Furusato Nozei Limit Calculator (English)
Furusato Nozei (ふるさと納税) lets you donate to any Japanese municipality, receive local gifts (henreihin), and deduct almost the entire amount from your income and resident tax — you only pay ¥2,000 out of pocket. This free English calculator estimates your 2026 annual donation limit based on your salary, family situation, and other deductions.
How Furusato Nozei Works
Furusato Nozei is Japan's "hometown tax" program that lets any resident taxpayer donate to the municipality of their choice and receive both a local gift and a nearly full tax credit. You pay ¥2,000 out of pocket in total, regardless of how many municipalities you donate to or how large your total donation is — everything above that is deducted from your income tax and resident tax. The program was created in 2008 to let urban workers support rural regions, and today over 9 million Japanese residents use it each year. Foreign residents on work visas, spouse visas, and permanent residence status are fully eligible as long as they pay Japanese resident tax.
++++++++++++++++++++
▶ _Required actions_
**A.** Repeat the Furusato Nozei page from "Furusato Nozei Limit" through "and other deductions.", swapping "municipality" for "city".
**B.** Answer these about the Furusato Nozei page:
(i) In what year was the program created?
(ii) How much does a donor pay out of pocket in total?
(iii) For which year does the calculator estimate the annual donation limit?
**C.** Go on with the Furusato Nozei page from where it stops.

▶ _Given entries_
++++++++++++++++++++
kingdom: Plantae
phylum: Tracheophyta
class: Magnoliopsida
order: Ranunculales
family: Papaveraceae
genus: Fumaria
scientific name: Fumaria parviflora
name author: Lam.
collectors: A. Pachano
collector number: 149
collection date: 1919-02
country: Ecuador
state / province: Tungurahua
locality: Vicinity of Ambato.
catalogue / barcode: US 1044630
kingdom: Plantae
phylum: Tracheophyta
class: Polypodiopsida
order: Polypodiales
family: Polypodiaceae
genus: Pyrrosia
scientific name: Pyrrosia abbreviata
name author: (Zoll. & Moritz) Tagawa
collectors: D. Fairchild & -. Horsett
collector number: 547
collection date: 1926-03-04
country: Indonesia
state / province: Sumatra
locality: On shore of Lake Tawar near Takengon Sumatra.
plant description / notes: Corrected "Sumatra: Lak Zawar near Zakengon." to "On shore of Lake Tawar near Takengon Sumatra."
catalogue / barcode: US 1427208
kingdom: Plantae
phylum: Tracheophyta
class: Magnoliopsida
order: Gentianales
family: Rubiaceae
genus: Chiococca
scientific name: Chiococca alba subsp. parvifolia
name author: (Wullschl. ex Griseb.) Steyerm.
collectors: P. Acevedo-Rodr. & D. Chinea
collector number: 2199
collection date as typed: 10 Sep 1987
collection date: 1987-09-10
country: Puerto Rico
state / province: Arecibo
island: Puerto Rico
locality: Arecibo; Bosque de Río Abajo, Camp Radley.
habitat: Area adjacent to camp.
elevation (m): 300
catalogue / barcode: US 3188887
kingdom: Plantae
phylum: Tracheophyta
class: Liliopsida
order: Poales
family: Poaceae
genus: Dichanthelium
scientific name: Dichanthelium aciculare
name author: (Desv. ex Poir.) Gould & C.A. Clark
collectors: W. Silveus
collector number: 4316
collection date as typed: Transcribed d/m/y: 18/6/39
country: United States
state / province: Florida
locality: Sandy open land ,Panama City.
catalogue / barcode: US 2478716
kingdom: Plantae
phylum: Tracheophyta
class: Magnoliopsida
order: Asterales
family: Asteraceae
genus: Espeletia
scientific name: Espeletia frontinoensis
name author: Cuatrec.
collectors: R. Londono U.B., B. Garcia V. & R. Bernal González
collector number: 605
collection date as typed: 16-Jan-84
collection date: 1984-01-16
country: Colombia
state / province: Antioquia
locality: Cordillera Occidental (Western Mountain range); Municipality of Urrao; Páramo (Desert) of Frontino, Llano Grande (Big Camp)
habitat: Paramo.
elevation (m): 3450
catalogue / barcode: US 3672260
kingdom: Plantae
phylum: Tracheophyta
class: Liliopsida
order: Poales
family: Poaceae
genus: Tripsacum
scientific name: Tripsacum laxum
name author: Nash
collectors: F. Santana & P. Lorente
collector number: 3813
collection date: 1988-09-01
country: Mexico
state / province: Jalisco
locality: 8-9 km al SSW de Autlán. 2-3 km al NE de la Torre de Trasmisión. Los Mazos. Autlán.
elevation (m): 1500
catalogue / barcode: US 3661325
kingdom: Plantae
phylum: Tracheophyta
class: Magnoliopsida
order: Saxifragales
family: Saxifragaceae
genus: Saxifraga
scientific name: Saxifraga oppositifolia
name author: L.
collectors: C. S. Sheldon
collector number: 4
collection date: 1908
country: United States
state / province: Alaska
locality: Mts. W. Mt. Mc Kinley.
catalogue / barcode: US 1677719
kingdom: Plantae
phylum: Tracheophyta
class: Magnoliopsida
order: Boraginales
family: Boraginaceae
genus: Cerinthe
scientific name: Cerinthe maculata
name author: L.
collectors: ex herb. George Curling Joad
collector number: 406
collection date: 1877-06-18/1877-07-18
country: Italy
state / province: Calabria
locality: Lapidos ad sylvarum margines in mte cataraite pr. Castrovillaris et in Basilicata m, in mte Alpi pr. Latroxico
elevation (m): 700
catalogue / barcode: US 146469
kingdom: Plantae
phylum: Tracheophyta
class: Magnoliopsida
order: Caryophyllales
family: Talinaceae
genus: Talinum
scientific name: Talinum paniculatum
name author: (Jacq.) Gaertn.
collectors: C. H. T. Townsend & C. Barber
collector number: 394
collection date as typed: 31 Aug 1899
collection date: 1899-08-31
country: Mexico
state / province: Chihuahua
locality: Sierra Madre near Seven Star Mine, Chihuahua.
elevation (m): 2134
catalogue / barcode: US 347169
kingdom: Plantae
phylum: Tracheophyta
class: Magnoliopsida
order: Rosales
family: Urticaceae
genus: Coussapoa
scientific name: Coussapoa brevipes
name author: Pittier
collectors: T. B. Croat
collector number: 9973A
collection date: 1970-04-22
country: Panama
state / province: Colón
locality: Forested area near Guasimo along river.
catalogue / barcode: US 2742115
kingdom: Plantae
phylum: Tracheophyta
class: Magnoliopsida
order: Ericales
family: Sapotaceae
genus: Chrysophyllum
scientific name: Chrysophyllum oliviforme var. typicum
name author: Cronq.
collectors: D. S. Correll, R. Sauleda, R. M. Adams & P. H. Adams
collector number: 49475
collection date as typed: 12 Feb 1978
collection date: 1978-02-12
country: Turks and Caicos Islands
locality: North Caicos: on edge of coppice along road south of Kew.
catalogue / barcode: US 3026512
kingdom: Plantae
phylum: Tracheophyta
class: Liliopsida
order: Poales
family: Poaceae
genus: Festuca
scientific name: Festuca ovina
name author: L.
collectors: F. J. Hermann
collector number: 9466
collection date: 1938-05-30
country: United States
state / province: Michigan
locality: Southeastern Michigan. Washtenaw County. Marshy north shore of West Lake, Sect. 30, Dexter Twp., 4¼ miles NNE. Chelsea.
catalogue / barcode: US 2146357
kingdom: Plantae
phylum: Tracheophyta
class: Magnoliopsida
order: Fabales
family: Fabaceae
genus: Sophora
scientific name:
++++++++++++++++++++
▶ _Exercise answers_
**A.**
Furusato Nozei Limit Calculator (English)
Furusato Nozei (ふるさと納税) lets you donate to any Japanese city, receive local gifts (henreihin), and deduct almost the entire amount from your income and resident tax — you only pay ¥2,000 out of pocket. This free English calculator estimates your 2026 annual donation limit based on your salary, family situation, and other deductions.

**B.**
(i) 2008
(ii) ¥2,000
(iii) 2026

**C.**
Calculating Your Limit
Your personal donation limit depends on three things: your taxable income after deductions, your marginal income tax rate, and your family structure. The rough formula used by this calculator is: limit ≈ (resident tax × 20% ÷ (90% − income tax rate × 1.021)) + ¥2,000. In practice this means a single person earning ¥6M gross can donate roughly ¥77,000; a married worker with two children earning ¥8M can donate roughly ¥120,000. Higher earners get bigger limits because their marginal tax rate is higher. Entering your pension, insurance premium, and iDeCo contributions refines the estimate by lowering your taxable income. Never exceed your limit — any amount above it is treated as a normal donation with only a partial deduction, so you end up paying more than ¥2,000 out of pocket.
Choosing Your Henreihin
Municipalities compete by offering local specialty return gifts (henreihin) worth up to 30% of your donation amount. Popular categories include Hokkaido seafood (crab, scallops, salmon roe), Saga and Miyazaki wagyu beef, Yamagata cherries, Niigata koshihikari rice, Aomori apples, and Kyushu shochu. A good rule of thumb: pick gifts you would actually buy at retail, and stagger donations across the year so your freezer and pantry do not overflow in December. Many large platforms (Furusato Choice, Rakuten Furusato Nozei, Satofuru) list everything in English now and accept foreign credit cards. Because gifts are capped at 30% of the donation value, a ¥50,000 donation typically yields roughly ¥15,000 worth of goods — still an excellent deal given you only pay ¥2,000 net.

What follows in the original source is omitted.